In de derde plaats: meer focus op leiderschap. Laat jezelf zien vanuit je beroep. Op je eigen vierkante meter, binnen de organisatie waar je werkt én in de maatschappij. Je hebt een geweldig beroep. Je kunt daadwerkelijk wat betekenen voor mensen die in de problemen zitten of om allerlei redenen niet goed mee kunnen komen.’
Wat zou de overheid moeten doen?
‘Allereerst komen met een heldere visie op gezondheid en zorg. Tegelijkertijd werk maken van interdepartementale samenwerking rondom gezondheid. Denk onder andere aan sociale en economische zaken, klimaat en voedselveiligheid en woningbouw en natuur. Maak daar werk van, zowel tussen de ministeries als tussen alle directies binnen VWS zelf. Doe in het groot wat verpleegkundigen op hun eigen terrein doen: inzoomen en uitzoomen.’
Welke oproep zou je willen doen aan verpleegkundigen?

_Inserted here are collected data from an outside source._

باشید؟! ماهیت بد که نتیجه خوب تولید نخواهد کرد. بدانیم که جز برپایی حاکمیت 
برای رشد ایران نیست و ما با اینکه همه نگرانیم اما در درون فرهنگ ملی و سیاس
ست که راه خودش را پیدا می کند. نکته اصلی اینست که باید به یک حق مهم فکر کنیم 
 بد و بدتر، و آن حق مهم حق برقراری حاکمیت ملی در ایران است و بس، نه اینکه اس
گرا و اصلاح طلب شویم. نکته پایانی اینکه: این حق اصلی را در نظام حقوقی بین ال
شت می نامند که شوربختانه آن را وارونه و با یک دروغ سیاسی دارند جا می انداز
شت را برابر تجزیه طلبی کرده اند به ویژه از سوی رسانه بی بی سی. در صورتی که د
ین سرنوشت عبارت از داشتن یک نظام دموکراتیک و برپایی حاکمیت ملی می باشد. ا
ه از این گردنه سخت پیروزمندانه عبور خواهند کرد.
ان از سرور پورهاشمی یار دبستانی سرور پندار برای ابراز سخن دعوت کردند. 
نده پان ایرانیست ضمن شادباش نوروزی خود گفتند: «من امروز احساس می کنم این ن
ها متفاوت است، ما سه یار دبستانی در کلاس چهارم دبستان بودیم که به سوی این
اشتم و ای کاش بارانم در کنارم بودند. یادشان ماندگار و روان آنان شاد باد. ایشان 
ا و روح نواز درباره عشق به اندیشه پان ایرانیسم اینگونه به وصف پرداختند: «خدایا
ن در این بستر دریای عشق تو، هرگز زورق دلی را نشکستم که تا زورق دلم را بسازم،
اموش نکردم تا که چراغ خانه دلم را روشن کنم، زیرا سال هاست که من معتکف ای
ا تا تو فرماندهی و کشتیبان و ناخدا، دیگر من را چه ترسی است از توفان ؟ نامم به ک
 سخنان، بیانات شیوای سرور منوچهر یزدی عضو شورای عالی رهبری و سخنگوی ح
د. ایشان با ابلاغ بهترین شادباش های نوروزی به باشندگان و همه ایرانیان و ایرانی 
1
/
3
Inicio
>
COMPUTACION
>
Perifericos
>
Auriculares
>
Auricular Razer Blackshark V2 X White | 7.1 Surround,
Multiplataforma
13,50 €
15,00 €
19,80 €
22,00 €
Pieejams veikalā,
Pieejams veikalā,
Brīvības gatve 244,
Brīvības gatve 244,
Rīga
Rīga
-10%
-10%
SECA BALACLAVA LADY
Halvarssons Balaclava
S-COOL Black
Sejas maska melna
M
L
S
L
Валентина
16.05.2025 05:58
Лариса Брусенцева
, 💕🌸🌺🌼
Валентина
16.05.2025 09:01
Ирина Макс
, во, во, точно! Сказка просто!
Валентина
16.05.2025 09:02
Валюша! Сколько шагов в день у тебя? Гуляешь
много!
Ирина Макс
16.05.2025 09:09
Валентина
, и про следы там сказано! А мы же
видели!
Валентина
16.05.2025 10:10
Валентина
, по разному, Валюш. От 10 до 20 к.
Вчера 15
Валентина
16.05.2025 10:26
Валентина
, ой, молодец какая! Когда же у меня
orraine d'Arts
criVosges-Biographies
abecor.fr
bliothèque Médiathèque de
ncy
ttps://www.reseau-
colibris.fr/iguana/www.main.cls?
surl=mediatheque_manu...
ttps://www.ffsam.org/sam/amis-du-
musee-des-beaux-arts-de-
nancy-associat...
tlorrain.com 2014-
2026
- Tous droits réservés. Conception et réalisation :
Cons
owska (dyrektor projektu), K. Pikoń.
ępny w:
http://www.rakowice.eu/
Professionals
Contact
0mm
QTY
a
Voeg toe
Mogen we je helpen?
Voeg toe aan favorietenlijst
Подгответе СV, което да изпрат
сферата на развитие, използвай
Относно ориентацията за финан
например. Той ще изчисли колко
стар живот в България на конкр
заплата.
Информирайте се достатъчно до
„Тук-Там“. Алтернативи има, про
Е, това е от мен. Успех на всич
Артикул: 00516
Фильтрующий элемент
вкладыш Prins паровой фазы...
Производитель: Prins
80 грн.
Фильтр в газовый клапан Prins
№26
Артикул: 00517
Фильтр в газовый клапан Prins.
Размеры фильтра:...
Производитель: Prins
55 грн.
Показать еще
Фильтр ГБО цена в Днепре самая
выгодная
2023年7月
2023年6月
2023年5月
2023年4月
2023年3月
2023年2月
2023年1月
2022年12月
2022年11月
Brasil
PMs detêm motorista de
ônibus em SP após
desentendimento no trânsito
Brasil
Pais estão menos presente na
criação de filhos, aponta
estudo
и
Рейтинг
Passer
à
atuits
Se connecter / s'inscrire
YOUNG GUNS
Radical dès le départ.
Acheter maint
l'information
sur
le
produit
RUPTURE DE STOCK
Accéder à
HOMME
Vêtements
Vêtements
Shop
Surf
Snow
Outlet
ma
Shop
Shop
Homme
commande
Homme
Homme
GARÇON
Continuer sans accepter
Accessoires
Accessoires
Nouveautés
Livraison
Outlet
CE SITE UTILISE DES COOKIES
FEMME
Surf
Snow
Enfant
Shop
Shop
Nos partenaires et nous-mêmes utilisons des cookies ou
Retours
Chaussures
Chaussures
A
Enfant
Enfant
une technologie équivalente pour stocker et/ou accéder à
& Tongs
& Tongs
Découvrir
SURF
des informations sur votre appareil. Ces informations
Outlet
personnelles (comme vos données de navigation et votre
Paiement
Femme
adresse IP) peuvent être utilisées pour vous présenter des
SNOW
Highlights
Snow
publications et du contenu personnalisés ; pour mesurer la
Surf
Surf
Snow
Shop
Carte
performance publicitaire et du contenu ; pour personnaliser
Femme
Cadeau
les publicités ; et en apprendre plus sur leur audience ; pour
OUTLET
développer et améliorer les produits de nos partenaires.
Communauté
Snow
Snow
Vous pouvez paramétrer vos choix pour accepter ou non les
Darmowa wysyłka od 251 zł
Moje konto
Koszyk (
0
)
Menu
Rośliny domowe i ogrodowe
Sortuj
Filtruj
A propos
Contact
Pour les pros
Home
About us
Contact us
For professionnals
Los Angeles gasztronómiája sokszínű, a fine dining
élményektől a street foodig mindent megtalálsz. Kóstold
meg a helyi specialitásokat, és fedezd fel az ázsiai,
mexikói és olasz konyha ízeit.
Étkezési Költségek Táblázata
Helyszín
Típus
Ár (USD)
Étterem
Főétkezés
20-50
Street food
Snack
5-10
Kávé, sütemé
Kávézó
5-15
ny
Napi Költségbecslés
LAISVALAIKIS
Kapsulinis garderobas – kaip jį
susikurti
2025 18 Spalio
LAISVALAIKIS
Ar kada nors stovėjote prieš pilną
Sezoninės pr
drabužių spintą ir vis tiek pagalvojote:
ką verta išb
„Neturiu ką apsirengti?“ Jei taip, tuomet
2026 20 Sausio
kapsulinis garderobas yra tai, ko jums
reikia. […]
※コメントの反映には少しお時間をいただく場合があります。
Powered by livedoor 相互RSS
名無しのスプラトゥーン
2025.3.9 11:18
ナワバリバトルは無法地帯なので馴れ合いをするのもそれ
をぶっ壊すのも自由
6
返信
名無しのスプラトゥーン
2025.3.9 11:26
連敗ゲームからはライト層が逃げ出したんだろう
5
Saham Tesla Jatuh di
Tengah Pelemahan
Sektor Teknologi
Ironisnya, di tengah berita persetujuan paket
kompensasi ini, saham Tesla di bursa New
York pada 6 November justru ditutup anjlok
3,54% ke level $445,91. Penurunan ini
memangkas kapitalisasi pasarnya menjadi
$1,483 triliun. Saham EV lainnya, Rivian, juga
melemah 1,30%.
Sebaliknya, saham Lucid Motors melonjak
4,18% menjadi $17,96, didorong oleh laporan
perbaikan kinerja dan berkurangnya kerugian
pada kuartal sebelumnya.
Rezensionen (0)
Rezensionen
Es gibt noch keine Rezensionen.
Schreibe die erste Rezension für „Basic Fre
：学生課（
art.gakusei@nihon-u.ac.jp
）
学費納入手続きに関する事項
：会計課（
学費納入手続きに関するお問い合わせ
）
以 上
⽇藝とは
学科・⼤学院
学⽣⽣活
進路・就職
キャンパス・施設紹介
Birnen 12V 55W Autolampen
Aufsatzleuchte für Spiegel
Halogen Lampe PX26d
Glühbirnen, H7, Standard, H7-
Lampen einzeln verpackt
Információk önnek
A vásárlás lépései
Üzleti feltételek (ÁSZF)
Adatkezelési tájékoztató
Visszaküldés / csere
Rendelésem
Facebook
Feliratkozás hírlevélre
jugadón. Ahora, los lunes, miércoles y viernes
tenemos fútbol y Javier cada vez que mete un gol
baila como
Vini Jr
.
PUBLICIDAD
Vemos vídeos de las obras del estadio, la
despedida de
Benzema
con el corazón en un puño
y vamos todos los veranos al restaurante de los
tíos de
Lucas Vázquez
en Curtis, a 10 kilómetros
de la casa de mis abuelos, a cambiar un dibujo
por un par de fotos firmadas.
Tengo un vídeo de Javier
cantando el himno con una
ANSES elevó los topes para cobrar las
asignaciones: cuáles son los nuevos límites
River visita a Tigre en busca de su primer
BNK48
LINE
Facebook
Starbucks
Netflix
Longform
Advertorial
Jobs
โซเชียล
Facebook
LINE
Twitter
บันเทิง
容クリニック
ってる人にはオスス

‘Allereerst: stop met klagen. Daar wordt het beroep niet aantrekkelijker van. Vertel vooral hoe leuk het is om verpleegkundige te zijn. Dan: toon leiderschap, op je eigen manier en vanuit je professie. En: wees niet bang om de Harry te zijn. Harry (zie ook het YouTube-filmpje van Jitske Kramer, red) is de collega die alles net even wat anders doet. En die daardoor veel in beweging kan krijgen. Ten slotte: wacht niet op anderen, maar neem initiatief en toon gezonde rebellie! Daar worden we allemaal gezonder en gelukkiger van.’
Mooie reflectie door Sabine Uitslag op ons vak. We hebben een beroep dat de overtreffende graad van zinvol werk betreft, maar ook een (inter-)nationaal beroep dat soms niet meer zichtbaar is in een woud van lokale functiebenamingen. Nu is er ( vrij naar Prof. Hans Philipsen ) niets zo praktisch als een goede theorie! En getalsmatig zijn er op de ruim 200.000 praktiserende verpleegkundigen slechts totaal 5500 verpleegkundig specialisten AGZ of GGZ en ( ik schat ) zo’n 2500 verplegingswetenschappers met de Mastergraad. En ca 50% van de verpleegkundigen heeft een Bachelorgraad. Bovenstaande zegt overigens weinig over de compassie en bejegening door verpleegkundigen in hun professionele zorg voor patiënten. Misschien zegt bovenstaande wel meer over de aantallen die meer gevoelig zijn geworden voor “bewezen werkzame” verpleging en verzorging. Deze “passende verpleegkunde”, samen met de huidige trends tot positieve preventie en het aanbod tot “gezondheidsvoorlichting en opvoeding”, geven wel een ander beeld. Kern van verpleegkundig werk blijft toch het relationele en mensgericht karakter van dit beroep.